The launch in Aberdeen University’s Suttie Centre saw families affected by HD join health and social care staff to welcome Grampian rolling out its own localised version of the internationally acclaimed Scottish National Care Framework for HD.
The Framework seeks to help families affected by the complex neurodegenerative condition to receive the best possible care, information and support regardless of where they live. Families and staff from Moray, Aberdeenshire & Aberdeen City were present at the launch.
Consultant Clinical Geneticist and Huntington’s Disease Lead Clinician for NHS Grampian, Prof. Zosia Miedzybrodzka of University of Aberdeen, was a key member of the advisory groups that developed the Scottish National and Grampian Frameworks. Speaking at the launch Prof. Miedzybrodzka said:
“It is a great pleasure to be part of the team developing this ground breaking Framework. It is designed to guide health and social care staff and empower families impacted by this uncommon, complex condition. The comprehensive and easy to use framework will help staff and families throughout Moray, Aberdeenshire & Aberdeen City to access available services for all the different aspects of HD care. The North of Scotland has amongst the highest recorded prevalence of HD in the world, and was one of the first places to have specialised clinics and healthcare for HD. We are delighted that this new tool will be available to help all NHS Grampian HD families to get the best available care and to access world-leading research into the condition.”

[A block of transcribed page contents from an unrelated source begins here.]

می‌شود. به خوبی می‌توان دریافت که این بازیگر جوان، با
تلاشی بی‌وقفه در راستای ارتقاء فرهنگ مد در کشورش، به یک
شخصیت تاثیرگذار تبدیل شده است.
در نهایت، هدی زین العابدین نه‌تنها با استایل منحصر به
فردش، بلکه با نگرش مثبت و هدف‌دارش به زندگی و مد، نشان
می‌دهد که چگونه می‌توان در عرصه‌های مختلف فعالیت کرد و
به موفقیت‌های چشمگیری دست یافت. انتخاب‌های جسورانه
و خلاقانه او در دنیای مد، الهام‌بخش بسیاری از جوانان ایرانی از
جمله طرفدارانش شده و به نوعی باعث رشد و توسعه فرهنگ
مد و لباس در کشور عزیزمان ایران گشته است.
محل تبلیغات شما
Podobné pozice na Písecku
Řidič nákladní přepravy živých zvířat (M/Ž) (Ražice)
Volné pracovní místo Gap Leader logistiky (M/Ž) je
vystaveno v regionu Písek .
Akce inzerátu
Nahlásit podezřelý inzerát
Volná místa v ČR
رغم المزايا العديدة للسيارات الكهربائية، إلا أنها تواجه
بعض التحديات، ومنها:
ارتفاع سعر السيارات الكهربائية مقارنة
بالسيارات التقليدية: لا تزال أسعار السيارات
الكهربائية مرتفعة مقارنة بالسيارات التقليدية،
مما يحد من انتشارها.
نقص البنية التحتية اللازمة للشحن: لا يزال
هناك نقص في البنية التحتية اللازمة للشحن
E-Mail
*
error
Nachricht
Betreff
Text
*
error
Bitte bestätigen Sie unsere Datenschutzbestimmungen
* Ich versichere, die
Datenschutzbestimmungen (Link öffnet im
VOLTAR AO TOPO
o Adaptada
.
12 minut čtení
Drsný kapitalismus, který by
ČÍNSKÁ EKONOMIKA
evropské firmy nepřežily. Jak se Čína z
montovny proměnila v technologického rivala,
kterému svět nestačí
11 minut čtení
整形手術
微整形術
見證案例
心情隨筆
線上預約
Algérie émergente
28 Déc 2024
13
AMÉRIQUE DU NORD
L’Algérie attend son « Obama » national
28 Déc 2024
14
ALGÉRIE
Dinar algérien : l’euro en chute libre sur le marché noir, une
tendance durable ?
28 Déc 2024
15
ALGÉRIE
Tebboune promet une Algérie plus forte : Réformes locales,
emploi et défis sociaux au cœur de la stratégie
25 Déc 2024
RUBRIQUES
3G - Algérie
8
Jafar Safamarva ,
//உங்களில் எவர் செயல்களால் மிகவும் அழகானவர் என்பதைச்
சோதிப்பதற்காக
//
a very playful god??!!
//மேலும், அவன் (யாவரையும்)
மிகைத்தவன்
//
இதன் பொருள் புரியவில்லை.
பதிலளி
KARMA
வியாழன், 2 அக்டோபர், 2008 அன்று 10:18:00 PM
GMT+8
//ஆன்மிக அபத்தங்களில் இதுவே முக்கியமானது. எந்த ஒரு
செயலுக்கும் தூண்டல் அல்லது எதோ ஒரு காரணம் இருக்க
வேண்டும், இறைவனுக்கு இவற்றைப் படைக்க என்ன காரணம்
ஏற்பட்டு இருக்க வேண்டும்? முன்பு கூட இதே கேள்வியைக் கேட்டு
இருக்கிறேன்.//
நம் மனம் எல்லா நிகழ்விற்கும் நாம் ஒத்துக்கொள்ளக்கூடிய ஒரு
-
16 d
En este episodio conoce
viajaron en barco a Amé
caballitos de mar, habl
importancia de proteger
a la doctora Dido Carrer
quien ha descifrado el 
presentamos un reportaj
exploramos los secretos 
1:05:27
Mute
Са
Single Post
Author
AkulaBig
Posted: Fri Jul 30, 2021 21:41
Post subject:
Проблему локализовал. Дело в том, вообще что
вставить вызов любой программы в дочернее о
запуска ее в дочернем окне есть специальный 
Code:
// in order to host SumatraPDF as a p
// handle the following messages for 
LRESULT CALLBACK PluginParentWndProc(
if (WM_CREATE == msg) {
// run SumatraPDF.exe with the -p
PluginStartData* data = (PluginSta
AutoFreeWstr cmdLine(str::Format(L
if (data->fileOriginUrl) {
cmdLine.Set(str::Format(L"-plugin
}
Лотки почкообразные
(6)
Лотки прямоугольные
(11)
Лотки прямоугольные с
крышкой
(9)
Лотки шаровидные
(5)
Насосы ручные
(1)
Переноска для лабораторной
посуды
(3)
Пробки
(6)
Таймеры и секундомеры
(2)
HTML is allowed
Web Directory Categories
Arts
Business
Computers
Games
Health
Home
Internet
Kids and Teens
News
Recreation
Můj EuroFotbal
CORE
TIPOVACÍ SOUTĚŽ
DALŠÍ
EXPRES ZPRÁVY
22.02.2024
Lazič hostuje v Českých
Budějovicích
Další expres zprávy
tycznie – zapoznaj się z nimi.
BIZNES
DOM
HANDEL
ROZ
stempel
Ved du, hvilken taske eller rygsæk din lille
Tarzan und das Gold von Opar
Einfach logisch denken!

Cllr Louise Laing, councillor for Speyside Glenlivet and member of the Moray Integration Joint Board, is a member of a Huntington’s disease family. Speaking at the launch she said:
“I’m delighted to see the roll out of the Framework here in Grampian. Huntington’s disease is such a complex disorder, and terrifying for families affected. The National Care Framework is designed to offer much needed support not only to families but to health and social care staff too. I look forward to using it and working with the recently launched Moray Huntington’s Disease Support Group and all interested parties throughout the area to help drive up care and support for families.”
Astri Arnesen, President of the European Huntington Association, has also backed the Framework, saying:
“The Framework stands out to me as an invaluable resource on how to deal with HD. It is exactly what we need: not just information about HD but insight on how life with HD can be and how it can be managed. The Framework manages to cover the immense complexity of the disease in a very structured and straightforward way. A wonderful tool – hereby warmly recommended. I hope it will be widely shared and used!”
Scottish Huntington’s Association has been invited to present the Framework to the European Huntington’s Disease Network conference in Vienna later this year.
The National Framework can be viewed at care.hdscotland.org . The Grampian Framework can be viewed within the “Regional Frameworks” section of the site.